Ho provato a lavorare con un editor professionista, ma non mi sono trovato bene. Da sceneggiatore sono abituato a confrontarmi con i miei colleghi e a buttare continuamente idee sul tavolo, anche a stravolgere le cose velocemente. Mentre questo editor aveva un altro ritmo di lavoro, era abituato a far maturare le idee lentamente e quindi ho interrotto la collaborazione con lui. Poi, completato il manoscritto, ho iniziato a cercare una casa editrice, partendo naturalmente dalle più importanti, e mi sono trovato davanti a una dinamica molto simile a quella tra sceneggiatore e (certi) produttori: è difficile trovare il referente giusto per il proprio lavoro e ancora più difficile farsi leggere. Le case editrici in generale non leggono opere di esordienti e spesso non rispondono neanche alle mail per dirti che hanno ricevuto il materiale. Io ho avuto molte difficoltà a conoscere, anche dopo mesi dall’invio, un’opinione sul mio lavoro. Poi per fortuna ho incontrato questa piccola ed agguerrita casa editrice, L’Erudita, che è una costola di un editore romano conosciuto, Giulio Perrone. Loro hanno letto, gli è piaciuto e nel giro di poco più di un mese ho pubblicato.

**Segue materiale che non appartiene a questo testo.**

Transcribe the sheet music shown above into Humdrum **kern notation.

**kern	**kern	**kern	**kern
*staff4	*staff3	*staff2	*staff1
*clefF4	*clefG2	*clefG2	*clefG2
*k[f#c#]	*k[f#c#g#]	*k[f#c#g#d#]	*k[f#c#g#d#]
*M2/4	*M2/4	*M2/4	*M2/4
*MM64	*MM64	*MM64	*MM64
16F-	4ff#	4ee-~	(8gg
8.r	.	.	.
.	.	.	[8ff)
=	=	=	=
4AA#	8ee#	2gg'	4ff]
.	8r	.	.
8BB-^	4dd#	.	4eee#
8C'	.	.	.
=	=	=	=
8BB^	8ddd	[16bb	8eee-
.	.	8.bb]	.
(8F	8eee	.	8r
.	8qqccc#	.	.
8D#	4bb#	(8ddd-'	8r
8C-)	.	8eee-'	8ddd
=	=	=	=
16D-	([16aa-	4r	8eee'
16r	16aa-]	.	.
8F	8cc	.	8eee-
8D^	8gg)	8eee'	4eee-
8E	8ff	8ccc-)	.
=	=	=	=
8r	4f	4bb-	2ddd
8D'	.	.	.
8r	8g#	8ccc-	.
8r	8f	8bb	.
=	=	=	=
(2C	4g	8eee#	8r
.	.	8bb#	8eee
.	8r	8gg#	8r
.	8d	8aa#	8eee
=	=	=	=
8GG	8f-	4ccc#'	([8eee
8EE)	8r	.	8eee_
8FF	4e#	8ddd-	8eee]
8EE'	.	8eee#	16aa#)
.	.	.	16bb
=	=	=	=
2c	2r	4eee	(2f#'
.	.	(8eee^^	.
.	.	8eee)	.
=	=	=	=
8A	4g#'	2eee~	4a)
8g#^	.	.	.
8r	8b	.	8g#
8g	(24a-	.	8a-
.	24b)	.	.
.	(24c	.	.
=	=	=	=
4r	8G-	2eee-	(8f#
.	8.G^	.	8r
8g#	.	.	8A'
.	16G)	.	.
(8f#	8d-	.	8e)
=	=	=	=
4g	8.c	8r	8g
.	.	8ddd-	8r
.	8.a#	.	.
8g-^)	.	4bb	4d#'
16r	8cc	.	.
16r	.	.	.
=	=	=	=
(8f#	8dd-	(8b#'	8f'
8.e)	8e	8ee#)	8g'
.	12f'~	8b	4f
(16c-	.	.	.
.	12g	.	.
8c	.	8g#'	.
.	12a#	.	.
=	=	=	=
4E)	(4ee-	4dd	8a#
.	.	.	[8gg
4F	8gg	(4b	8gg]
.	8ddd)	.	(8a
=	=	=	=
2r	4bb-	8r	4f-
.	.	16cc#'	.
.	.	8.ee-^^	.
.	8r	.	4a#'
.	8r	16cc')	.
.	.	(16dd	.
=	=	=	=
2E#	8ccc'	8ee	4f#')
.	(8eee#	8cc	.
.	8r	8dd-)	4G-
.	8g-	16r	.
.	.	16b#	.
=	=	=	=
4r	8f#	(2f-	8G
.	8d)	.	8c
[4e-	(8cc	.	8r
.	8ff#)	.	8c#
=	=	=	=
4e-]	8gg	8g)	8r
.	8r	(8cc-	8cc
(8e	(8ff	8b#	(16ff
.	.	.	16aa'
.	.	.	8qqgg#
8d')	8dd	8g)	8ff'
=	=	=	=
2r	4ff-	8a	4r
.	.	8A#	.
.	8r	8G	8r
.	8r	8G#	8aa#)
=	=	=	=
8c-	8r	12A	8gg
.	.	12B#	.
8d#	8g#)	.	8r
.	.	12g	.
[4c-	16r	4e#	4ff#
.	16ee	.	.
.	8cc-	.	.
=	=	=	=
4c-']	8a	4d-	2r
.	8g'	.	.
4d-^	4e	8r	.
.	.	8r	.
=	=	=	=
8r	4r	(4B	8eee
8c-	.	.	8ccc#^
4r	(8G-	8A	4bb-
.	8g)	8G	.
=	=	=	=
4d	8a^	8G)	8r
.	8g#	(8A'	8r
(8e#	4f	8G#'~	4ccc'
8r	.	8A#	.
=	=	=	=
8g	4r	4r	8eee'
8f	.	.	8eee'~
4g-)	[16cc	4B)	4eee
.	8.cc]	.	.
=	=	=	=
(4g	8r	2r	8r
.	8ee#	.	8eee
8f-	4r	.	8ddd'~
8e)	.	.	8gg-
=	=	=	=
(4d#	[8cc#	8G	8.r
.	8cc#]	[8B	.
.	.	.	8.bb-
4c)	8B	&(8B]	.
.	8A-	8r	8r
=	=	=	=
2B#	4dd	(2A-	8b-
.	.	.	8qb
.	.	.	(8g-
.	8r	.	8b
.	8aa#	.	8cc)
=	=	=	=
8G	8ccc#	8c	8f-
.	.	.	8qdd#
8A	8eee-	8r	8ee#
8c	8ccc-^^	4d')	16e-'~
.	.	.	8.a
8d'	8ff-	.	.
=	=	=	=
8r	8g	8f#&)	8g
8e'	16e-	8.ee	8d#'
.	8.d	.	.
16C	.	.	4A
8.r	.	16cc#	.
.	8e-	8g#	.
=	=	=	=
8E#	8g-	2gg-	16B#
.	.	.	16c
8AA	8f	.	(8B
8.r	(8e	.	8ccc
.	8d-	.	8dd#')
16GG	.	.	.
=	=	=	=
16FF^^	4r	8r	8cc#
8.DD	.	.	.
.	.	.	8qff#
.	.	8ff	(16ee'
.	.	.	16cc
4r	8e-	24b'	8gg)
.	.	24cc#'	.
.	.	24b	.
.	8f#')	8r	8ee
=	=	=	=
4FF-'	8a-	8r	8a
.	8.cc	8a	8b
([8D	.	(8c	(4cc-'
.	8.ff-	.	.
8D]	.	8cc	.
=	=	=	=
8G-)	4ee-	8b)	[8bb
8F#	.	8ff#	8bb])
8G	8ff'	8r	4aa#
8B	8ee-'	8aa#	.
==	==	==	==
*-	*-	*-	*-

Ci dai un anteprima sui tuoi progetti futuri?
C’è un progetto seriale di cui per ora non voglio dire nulla, per scaramanzia. Poi sto lavorando al montaggio di un documentario che ho scritto con Maria Teresa Venditti e diretto, si intitola Essere Divina e racconta di una scuola per Drag Queen che c’è a Milano, un posto meraviglioso, dove si può sperimentare una libertà espressiva che fuori quasi mai ci è concessa. È un progetto autofinanziato che adesso cerchiamo di portare a termine con una campagna di crowdfunding.
Un ultima domanda: come ti senti come membro della WGI?
Benissimo! Proprio ultimamente, all’interno del workshop con James Hart ho percepito l’importanza dell’Associazione. Negli ultimi mesi ho visto una crescita esponenziale delle attività e anche della partecipazione. E voglio davvero ringraziare i colleghi che mettono a disposizione tempo e fatica per far circolare notizie su festival, concorsi e altre informazioni che prima erano demandate solo all’iniziativa personale. È molto bello vedere gente che si vuole confrontare senza la paura che il confronto significhi perdere qualcosa, ma anzi convinti che un interscambio fra colleghi sia vantaggioso per tutti. Sono davvero contento e ammirato del lavoro della Guild, si è creato qualcosa di importante per tutta la categoria, una categoria che prima non credeva neanche alla capacità di aggregazione e condivideva solo un momento di crisi del settore. Adesso invece c’è una condivisione di iniziative positive, si condivide la parte positiva di questo mestiere e sento una bella energia. A me è venuta più voglia di partecipare e condividere con i colleghi le cose che faccio.